#### Listing:
◆ ◆ ◆ ◆ ◆

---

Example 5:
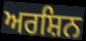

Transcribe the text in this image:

ਅਰਸ਼ਿਨ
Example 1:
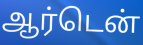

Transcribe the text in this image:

ஆர்டென்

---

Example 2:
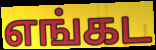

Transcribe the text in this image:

எங்கட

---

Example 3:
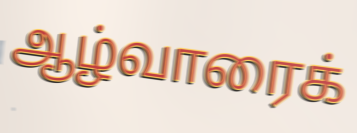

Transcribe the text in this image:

ஆழ்வாரைக்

◆ ◆ ◆ ◆ ◆

#### Aim:
Update the data above by replacing "Transcribe" with "Write out" at every occurrence and keeping everything else unchanged. Leave the pictures out of your version.

#### Response to this task:
---

Example 5:

Write out the text in this image:

ਅਰਸ਼ਿਨ
Example 1:

Write out the text in this image:

ஆர்டென்

---

Example 2:

Write out the text in this image:

எங்கட

---

Example 3:

Write out the text in this image:

ஆழ்வாரைக்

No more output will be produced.